#### Written task:
Copy the lines of the data below word for word, starting at the line that contains "common name: Indigo bunting" and ending at the line that contains "scientific name: Melospiza melodia", with both of those lines included.

+++

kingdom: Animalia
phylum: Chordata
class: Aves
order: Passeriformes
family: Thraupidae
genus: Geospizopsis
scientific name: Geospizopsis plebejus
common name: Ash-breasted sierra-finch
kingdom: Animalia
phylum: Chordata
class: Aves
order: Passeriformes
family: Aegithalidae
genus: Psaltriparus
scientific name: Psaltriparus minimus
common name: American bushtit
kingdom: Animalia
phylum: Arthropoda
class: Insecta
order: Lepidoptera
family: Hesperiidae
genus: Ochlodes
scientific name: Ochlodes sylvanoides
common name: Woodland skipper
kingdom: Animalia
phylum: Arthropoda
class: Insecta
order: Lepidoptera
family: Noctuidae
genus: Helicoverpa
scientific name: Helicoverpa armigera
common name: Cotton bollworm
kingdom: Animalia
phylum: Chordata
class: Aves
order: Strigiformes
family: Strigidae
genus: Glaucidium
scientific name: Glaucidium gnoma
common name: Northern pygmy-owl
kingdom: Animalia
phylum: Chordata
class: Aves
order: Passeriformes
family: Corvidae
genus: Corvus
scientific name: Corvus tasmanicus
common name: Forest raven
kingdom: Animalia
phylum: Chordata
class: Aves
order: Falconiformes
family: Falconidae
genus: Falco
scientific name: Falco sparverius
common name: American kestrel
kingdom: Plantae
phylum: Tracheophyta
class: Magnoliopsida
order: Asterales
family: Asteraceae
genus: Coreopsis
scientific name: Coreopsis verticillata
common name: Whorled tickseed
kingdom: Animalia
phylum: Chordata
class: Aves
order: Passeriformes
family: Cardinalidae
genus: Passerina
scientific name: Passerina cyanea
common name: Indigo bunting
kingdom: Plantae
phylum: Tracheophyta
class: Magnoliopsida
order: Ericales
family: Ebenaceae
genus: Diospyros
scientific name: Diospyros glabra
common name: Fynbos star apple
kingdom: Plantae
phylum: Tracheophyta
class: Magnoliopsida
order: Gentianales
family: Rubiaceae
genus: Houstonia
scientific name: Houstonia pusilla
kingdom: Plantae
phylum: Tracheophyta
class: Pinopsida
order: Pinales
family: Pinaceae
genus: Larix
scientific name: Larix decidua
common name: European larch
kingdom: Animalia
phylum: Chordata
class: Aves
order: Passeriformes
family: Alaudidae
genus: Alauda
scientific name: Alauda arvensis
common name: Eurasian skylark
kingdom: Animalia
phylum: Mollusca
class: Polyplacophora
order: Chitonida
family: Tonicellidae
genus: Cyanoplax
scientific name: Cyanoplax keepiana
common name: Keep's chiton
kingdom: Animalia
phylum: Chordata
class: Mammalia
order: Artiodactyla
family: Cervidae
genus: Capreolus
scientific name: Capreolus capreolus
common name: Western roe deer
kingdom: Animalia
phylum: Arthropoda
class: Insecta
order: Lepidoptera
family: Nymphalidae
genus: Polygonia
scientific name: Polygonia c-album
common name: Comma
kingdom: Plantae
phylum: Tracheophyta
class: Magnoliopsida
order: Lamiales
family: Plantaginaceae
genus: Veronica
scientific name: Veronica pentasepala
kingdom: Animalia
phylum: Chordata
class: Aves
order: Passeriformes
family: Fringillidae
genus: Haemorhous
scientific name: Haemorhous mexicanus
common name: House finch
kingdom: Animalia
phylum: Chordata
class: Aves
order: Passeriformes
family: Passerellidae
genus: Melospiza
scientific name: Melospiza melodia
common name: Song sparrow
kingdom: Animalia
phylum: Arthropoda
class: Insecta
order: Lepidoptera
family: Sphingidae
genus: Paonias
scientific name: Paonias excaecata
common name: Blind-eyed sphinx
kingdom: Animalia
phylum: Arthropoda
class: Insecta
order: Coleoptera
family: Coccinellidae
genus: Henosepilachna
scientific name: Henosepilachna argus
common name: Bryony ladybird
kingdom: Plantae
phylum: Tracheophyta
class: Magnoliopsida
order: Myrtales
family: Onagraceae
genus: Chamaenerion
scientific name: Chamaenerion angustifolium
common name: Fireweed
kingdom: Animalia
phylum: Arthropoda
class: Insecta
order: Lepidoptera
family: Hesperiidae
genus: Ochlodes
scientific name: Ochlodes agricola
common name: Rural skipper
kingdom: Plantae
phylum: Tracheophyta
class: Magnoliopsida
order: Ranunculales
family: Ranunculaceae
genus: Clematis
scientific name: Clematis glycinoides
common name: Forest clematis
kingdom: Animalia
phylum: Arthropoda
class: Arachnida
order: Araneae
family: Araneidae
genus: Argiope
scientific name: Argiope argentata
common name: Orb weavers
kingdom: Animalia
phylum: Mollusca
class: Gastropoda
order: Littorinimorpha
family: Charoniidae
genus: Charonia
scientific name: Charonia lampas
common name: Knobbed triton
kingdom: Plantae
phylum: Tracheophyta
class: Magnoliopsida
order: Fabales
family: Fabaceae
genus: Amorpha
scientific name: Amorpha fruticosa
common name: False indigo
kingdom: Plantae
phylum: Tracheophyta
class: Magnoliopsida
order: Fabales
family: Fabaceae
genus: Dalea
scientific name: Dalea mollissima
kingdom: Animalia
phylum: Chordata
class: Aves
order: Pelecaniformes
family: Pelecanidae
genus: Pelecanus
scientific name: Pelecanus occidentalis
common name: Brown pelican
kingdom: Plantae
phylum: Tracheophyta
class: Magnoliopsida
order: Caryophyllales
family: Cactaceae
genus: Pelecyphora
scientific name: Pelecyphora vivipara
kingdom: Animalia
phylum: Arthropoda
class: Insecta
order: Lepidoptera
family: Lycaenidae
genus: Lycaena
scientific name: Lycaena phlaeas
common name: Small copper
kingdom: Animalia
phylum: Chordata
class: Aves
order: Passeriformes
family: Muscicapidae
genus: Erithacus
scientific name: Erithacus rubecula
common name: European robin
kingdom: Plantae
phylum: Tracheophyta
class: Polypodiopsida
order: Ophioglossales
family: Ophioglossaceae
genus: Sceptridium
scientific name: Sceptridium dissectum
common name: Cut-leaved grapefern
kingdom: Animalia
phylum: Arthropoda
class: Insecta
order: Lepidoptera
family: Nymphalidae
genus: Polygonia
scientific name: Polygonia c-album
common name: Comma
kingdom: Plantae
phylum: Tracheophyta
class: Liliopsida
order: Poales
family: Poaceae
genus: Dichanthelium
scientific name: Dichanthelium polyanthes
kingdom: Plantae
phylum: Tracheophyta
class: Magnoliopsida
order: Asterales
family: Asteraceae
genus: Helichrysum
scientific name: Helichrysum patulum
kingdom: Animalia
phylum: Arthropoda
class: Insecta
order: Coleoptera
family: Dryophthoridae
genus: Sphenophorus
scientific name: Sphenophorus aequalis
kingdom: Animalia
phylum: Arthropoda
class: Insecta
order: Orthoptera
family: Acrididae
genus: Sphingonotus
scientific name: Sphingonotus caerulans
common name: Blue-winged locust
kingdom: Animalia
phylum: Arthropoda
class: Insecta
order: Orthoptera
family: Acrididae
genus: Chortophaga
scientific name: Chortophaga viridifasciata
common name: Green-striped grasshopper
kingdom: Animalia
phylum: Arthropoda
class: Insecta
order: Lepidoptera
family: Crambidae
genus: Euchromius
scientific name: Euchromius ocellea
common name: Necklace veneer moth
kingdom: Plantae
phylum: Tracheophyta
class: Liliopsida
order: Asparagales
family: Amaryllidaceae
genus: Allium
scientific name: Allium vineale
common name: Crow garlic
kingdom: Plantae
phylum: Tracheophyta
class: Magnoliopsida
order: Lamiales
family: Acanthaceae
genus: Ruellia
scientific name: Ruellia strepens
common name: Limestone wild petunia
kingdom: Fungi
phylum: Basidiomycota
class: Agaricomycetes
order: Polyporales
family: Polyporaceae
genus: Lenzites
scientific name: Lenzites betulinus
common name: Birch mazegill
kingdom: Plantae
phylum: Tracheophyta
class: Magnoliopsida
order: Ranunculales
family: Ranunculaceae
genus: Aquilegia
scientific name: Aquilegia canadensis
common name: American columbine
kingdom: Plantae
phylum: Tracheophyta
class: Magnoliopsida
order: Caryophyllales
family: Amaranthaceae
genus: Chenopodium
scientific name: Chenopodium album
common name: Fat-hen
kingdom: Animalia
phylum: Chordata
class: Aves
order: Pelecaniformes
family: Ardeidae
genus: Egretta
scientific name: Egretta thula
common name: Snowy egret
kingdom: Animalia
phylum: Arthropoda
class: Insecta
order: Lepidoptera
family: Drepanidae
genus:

+++

#### Task answer:
common name: Indigo bunting
kingdom: Plantae
phylum: Tracheophyta
class: Magnoliopsida
order: Ericales
family: Ebenaceae
genus: Diospyros
scientific name: Diospyros glabra
common name: Fynbos star apple
kingdom: Plantae
phylum: Tracheophyta
class: Magnoliopsida
order: Gentianales
family: Rubiaceae
genus: Houstonia
scientific name: Houstonia pusilla
kingdom: Plantae
phylum: Tracheophyta
class: Pinopsida
order: Pinales
family: Pinaceae
genus: Larix
scientific name: Larix decidua
common name: European larch
kingdom: Animalia
phylum: Chordata
class: Aves
order: Passeriformes
family: Alaudidae
genus: Alauda
scientific name: Alauda arvensis
common name: Eurasian skylark
kingdom: Animalia
phylum: Mollusca
class: Polyplacophora
order: Chitonida
family: Tonicellidae
genus: Cyanoplax
scientific name: Cyanoplax keepiana
common name: Keep's chiton
kingdom: Animalia
phylum: Chordata
class: Mammalia
order: Artiodactyla
family: Cervidae
genus: Capreolus
scientific name: Capreolus capreolus
common name: Western roe deer
kingdom: Animalia
phylum: Arthropoda
class: Insecta
order: Lepidoptera
family: Nymphalidae
genus: Polygonia
scientific name: Polygonia c-album
common name: Comma
kingdom: Plantae
phylum: Tracheophyta
class: Magnoliopsida
order: Lamiales
family: Plantaginaceae
genus: Veronica
scientific name: Veronica pentasepala
kingdom: Animalia
phylum: Chordata
class: Aves
order: Passeriformes
family: Fringillidae
genus: Haemorhous
scientific name: Haemorhous mexicanus
common name: House finch
kingdom: Animalia
phylum: Chordata
class: Aves
order: Passeriformes
family: Passerellidae
genus: Melospiza
scientific name: Melospiza melodia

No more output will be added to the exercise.